Para que el niño Dionisos juegue a los dados, y nazca así el superhombre que juega a crear valores nuevos, es preciso que justamente el león muera, y con él su memoria, y sus proyectos, pues es preciso que lo antiguo muera para que lo nuevo nazca, y crezca. Por ello este tiempo ya no es tiempo del yo, el superhombre pertenece a Aion, y ya no a Cronos, en él el futuro es solo eterno retorno en el que ni el yo ni las mismas cosas volverán. 

Este nombre equívoco vale porque cifra el caos, la indiferencia, y la muerte, pues retornará otra vez lo otro como una libertad para el fin de un mundo. No es el yo el que retorna, ni peor, tampoco tú, y será preciso evitar abismarse en los ojos de la mujer que amas y aprender a nadar a través de ellos hacia regiones desconocidas. Así tras la casa destruida por el paso del tiempo, (por las pasiones volcánicas que destruyen la porcelana, por los simulacros que se alzan contra toda idea de bien y de amor y de hogar que quisimos levantar a pesar de la grieta que veíamos se rasgaba irreversible y evidente como toda vida y su proceso de demolición), no se esconde el caos, sino un cuerpo sin imagen representativa que es esa raíz metafísica, ese algo invisible, imprevisto e inaudito, que es fin y principio de la nada, allí donde la nada se torna principio para otro comienzo. 

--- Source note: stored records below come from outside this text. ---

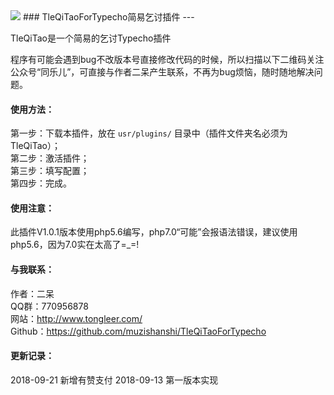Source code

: <img src="https://ws3.sinaimg.cn/large/ecabade5ly1fv7pzn9u2pj211h0mpadq.jpg">
### TleQiTaoForTypecho简易乞讨插件
---

TleQiTao是一个简易的乞讨Typecho插件

程序有可能会遇到bug不改版本号直接修改代码的时候，所以扫描以下二维码关注公众号“同乐儿”，可直接与作者二呆产生联系，不再为bug烦恼，随时随地解决问题。

#### 使用方法：
第一步：下载本插件，放在 `usr/plugins/` 目录中（插件文件夹名必须为TleQiTao）；<br />
第二步：激活插件；<br />
第三步：填写配置；<br />
第四步：完成。

#### 使用注意：
此插件V1.0.1版本使用php5.6编写，php7.0“可能”会报语法错误，建议使用php5.6，因为7.0实在太高了=_=!

#### 与我联系：
作者：二呆<br />
QQ群：770956878<br />
网站：http://www.tongleer.com/<br />
Github：https://github.com/muzishanshi/TleQiTaoForTypecho

#### 更新记录：
2018-09-21 新增有赞支付
2018-09-13 第一版本实现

El ser en acto guía como un motor inmóvil pero atrae como el fin. Porque se desea la muerte, porque ella se vuelve nuestro deseo, la meta y el fin de la vida, siempre que se tenga el coraje de escribir tú nombre en el cristal con el vaho o en la arena con la espuma despreciando el buenismo y la esperanza, deshaciéndose del bastón preedípico de la autoayuda y la religión, nicho para las supercherías, sabiéndonos sin raíces ni espesor, sin profundidad ni altura.  Pero el coraje de soportar el vaho y la espuma solo viene dado por la verdad del nihilismo que es la pura Idea del Mal. Último escalón a superar de los hipócritas, la máscara final que reporta algo de consuelo tras el dolor de la nada, es la alegría del árbol al saberse violín y luego música y luego eco, como la risa del nómada que es la expresión de la cuarta persona del singular, o del valor intemporal del infinitivo por el que no se deja de vivir o de amar nunca, allí donde tampoco se muere, como bajo una especie de eternidad.